La prima lettura tratta da Atti degli apostoli 4,8-12 ci presenta Pietro e Giovanni davanti al sinedrio che vengono interrogati: " Con quale potere e in quale nome voi avete fatto questo?". È per bocca di Pietro, le cui parole sono condivise anche da Giovanni, in quel momento presente e in seguito anche da tutti gli altri, che si perpetua l'azione e il destini di Gesù di Nazaret sino ai nostri giorni. C'è da chiedersi sino a quando sarà permesso al Papa di recarsi, in visita apostolica, dove esistono comunità cristiane cattoliche e ivi fare cerimonie pubbliche? Oggi come ieri, la Chiesa, predica il nome del Signore, crede nella sua vittoria sulla morte e sul peccato. Battezza nel suo nome, attraverso cui tutti possono raggiungere la salvezza; inoltre pronunciare il suo nome è annunciare che lui ci è vicino.
Questo Salmo venne utilizzato durante la festa delle Capanne (dopo la deportazione babilonese nel 444 a. C.) e a tutt'oggi fa ancora parte del rituale di questa festa. Stando alla testimonianza dei sinottici, Gesù ha applicato a sé questo salmo, come conclusione della parabola dei vignaioli omicidi. È lui "la pietra scarta dai costruttori - che- è diventata la pietra d'angolo", scartata dalle autorità religiose del tempo. Anche oggi gli scarti non vengono presi in considerazione, vanno nelle discariche. A noi non resta che celebrare il Signore perché buono e misericordioso nei nostri confronti.
In questa prima lettera, Giovanni, al II capitolo ci invita ad osservare quale prova del suo amore ha dato a noi cristiani il Padre celeste. Egli, per mezzo della grazia santificante, ci ha fatti partecipi della sua natura divina perciò, per amore siamo chiamati e lo siamo in realtà, figli di Dio. Il mondo odia i cristiani, perché odia Dio, non ricosse i loro diritti, perché non riconosce i diritti di Dio, forse perché noi non manifestiamo come dovremmo l'amore del Padre. Sebbene sin d'ora siamo suoi figli, non è ancora manifestato quello che saremo, quando la nostra dignità comparirà in tutto il suo splendore, inondati dalla sua gloria lo contempleremo come egli è nella sua essenza.

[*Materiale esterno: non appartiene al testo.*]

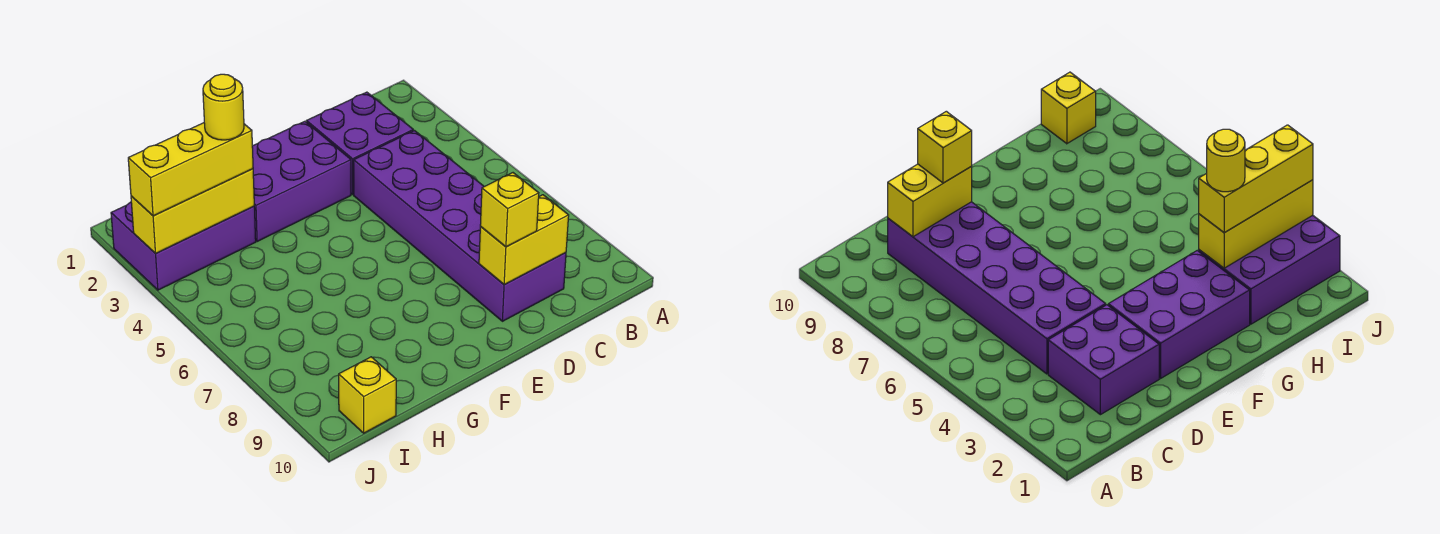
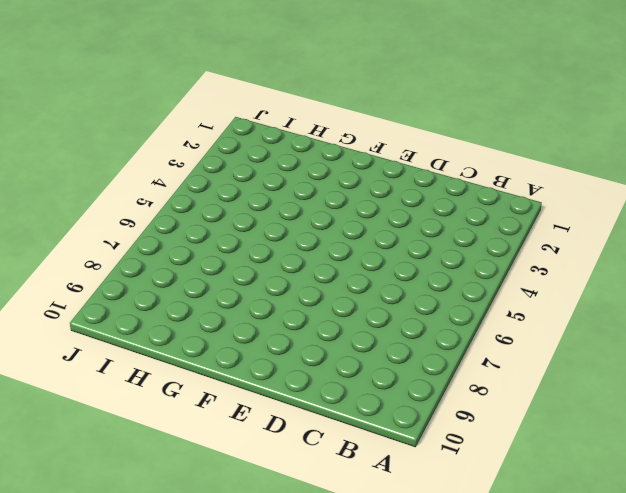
none -> purple 2x2 brick [307,92,413,194]
none -> purple 2x6 brick [354,131,566,321]

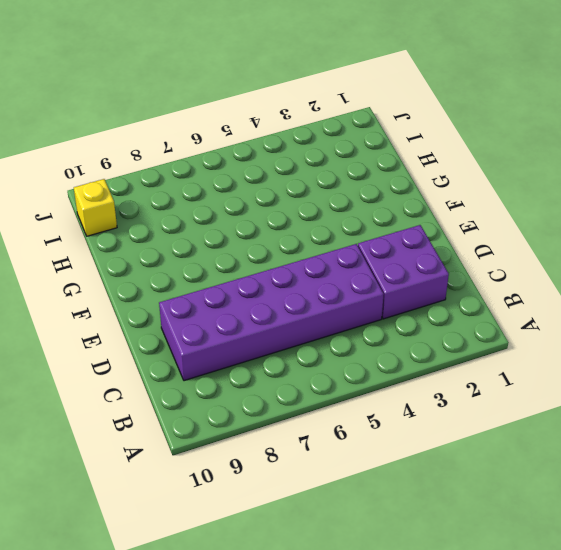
none -> purple 2x3 brick [252,121,351,241]
none -> purple 2x3 brick [111,202,256,290]

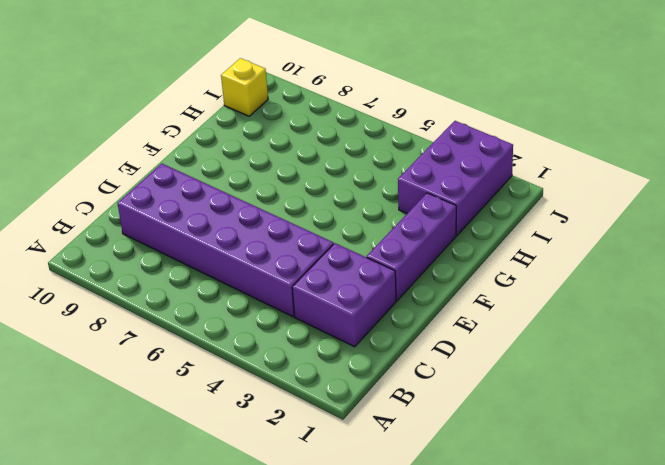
purple 1x3 brick [367,193,456,301] -> purple 2x3 brick [252,121,351,241]
none -> yellow 1x2 brick [479,195,569,285]
none -> yellow 1x3 brick [131,169,254,253]

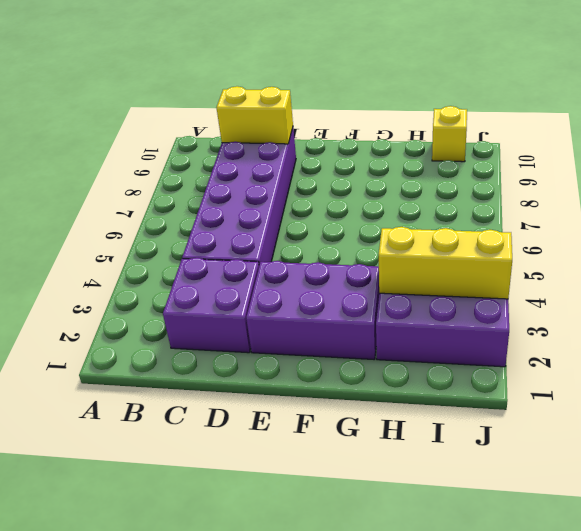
none -> yellow 1x1 brick [480,173,539,247]
none -> yellow 1x3 brick [128,123,253,216]

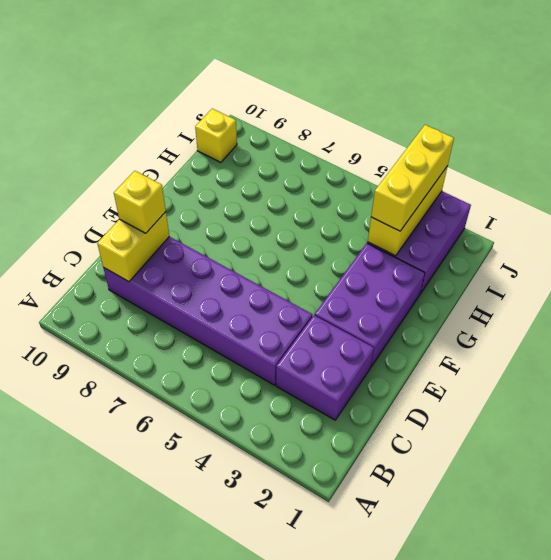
none -> yellow 1x1 round brick [203,74,244,140]

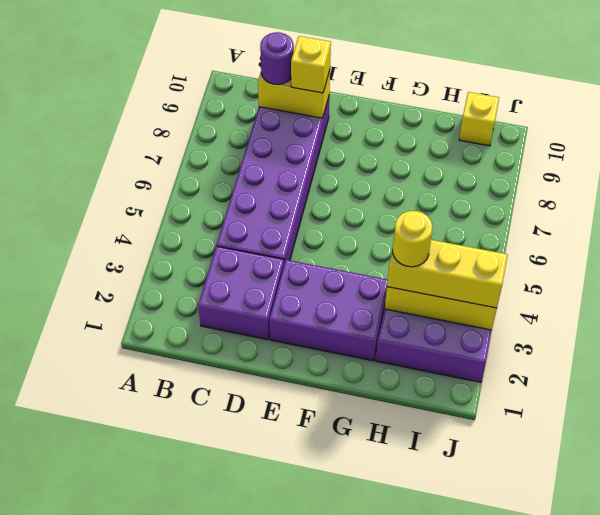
purple 1x1 round brick [260,32,294,84] -> none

La terza lettura tratta dall'Evangelo di Giovanni 10,11-18, conosciuto come il vangelo del "bello/buono pastore: kalòs". Come già dato sopra, la bellezza non viene messa in relazione con l'aspetto esteriore del pastore, ma con il suo modo di comportarsi nei riguardi del suo gregge. Mentre gli altri pastori vedono nel gregge una massa indifferenziata di pecore su cui esercitano il loro controllo, il modello di pastore qui proposto conosce le sue pecore ed è da esse riconosciuto. In questi versetti, oltre alle immagini di sicurezza, sono evocate anche immagini di sfruttamento come quelle evocate dal profeta Ezechiele ( Ez 34,1).

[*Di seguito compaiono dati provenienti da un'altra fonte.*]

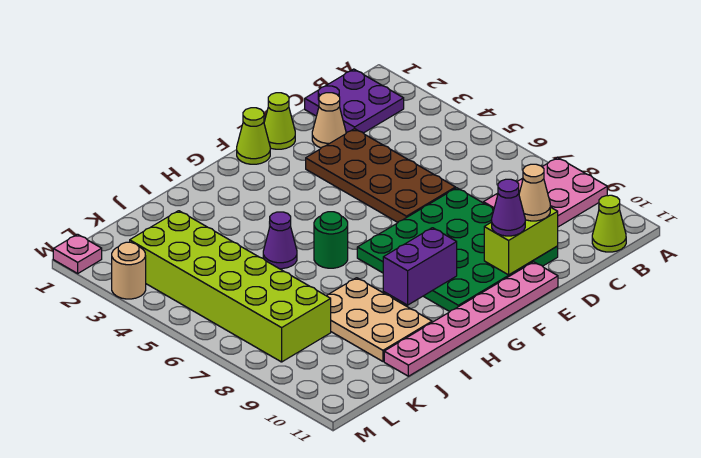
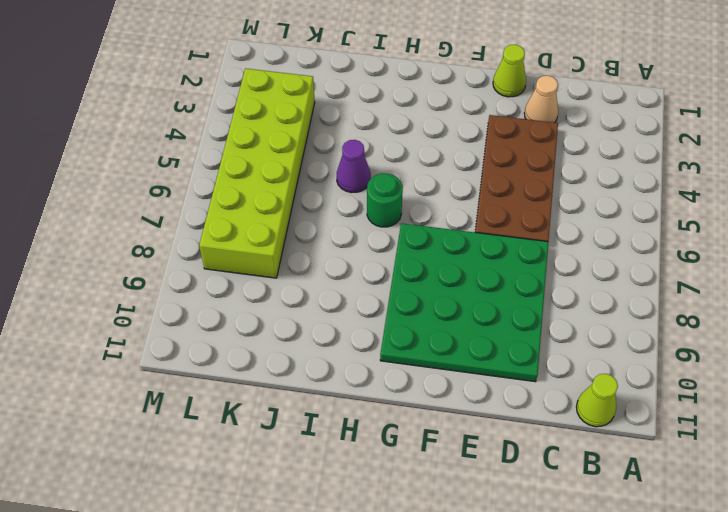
none -> pink 2x3 plate [483,158,607,227]
none -> purple 2x2 plate [305,69,404,133]
none -> pink 1x6 plate [384,262,558,376]

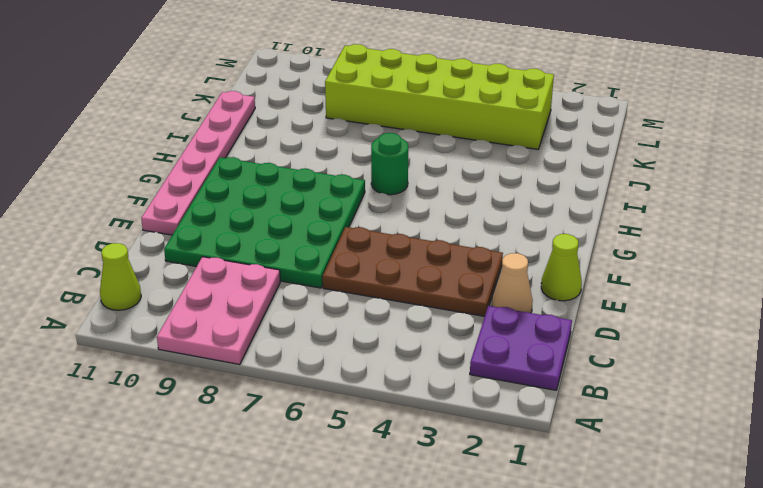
none -> lime 1x1 cone [237,108,270,164]
none -> purple 1x1 cone [263,212,297,269]
none -> tan 2x3 plate [326,278,432,361]

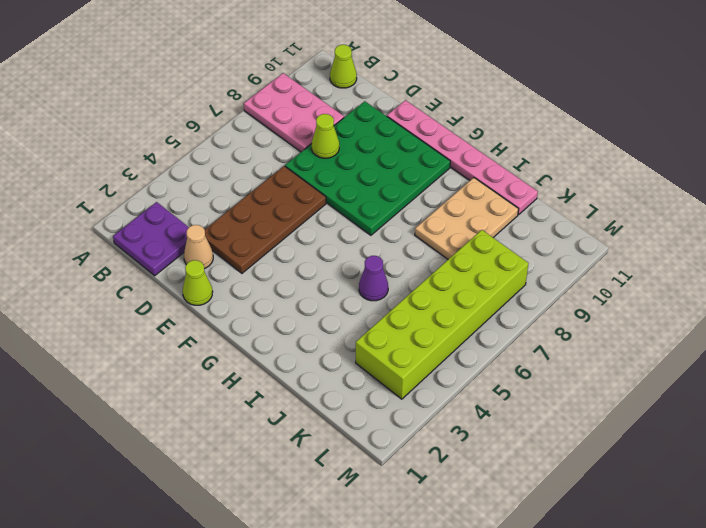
lime 1x1 cone [312,114,339,158] -> lime 1x1 cone moved to [237,108,270,164]
none -> green 1x1 round brick [314,212,348,268]
none -> pink 1x1 plate [53,234,102,273]
none -> tan 1x1 round brick [112,242,146,299]

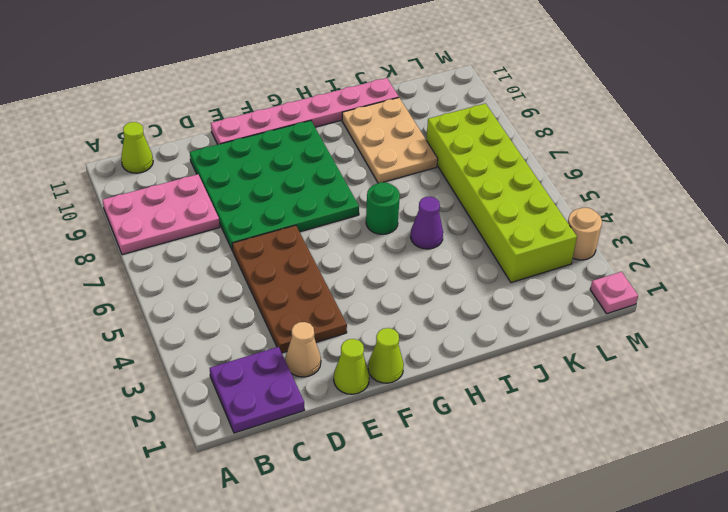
none -> lime 1x2 brick [484,207,558,275]
none -> purple 1x2 brick [383,228,457,305]
none -> tan 1x1 cone [519,164,550,221]

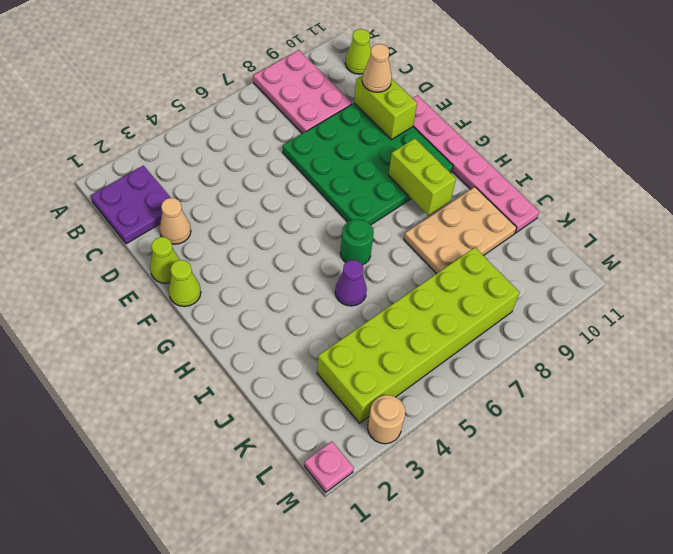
lime 1x2 brick [389,138,456,215] -> purple 1x2 brick [383,228,457,305]
none -> brown 2x4 plate [306,129,456,222]
none -> purple 1x1 cone [492,179,525,236]

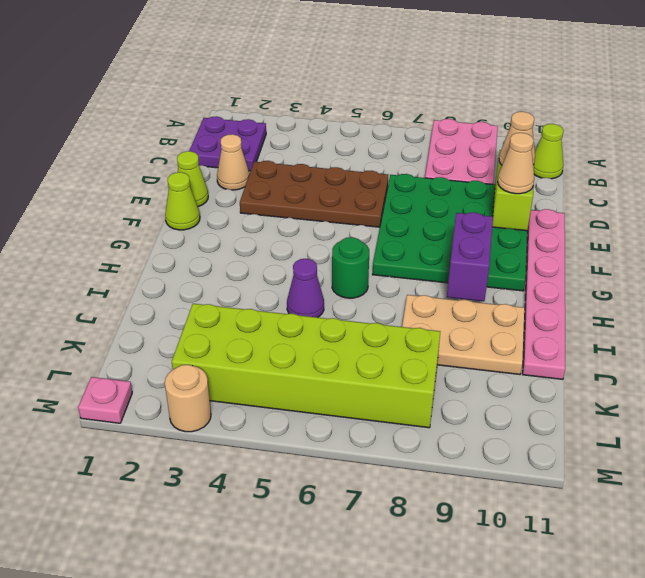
tan 1x1 cone [498,133,534,194] -> purple 1x1 cone [492,179,525,236]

In questo brano Gesù si auto-rivela come il buon pastore, non un mercenario qualsiasi, il quale resta troppo spesso estraneo al gregge che gli viene affidato, come è ben espresso in ebraico dal verbo "conoscere". Poiché Gesù ha dato vita ad una Chiesa che deve essere intesa come raduno ecumenico di credenti, questa deve presentarsi come forza di attrazione non come potenza. Egli è il buon pastore che cerca anche "le pecore che non sono di questo ovile; anche queste devo condurre". È Dio che cerca il suo popolo e non viceversa. Questo concetto è ben espresso in maniera concisa dal docente di etica e mistica ebraica nel Jewsh Teologica Seminary di New York Abraham Joshua Heschel: la Bibbia...è la storia di Dio che si mette alla ricerca dell'uomo.
Revisione di vita
- Crediamo veramente in Dio Padre onnipotente, cioè sempre pronto a perdonarci e ad amarci?
- Le pecore nere non esistono ma sono frutto del nostro orgoglio. Siamo intolleranti di quanti la pensano diversamente da noi?
- Il nostro Dio non è il Dio dei filosofi, ma una realtà fuori dalla nostra portata. Siamo consci che per conoscerlo dobbiamo solo ubbidirli come gli ha ubbidito l'Unigenito?
Marinella ed Efisio Murgia di Cagliari.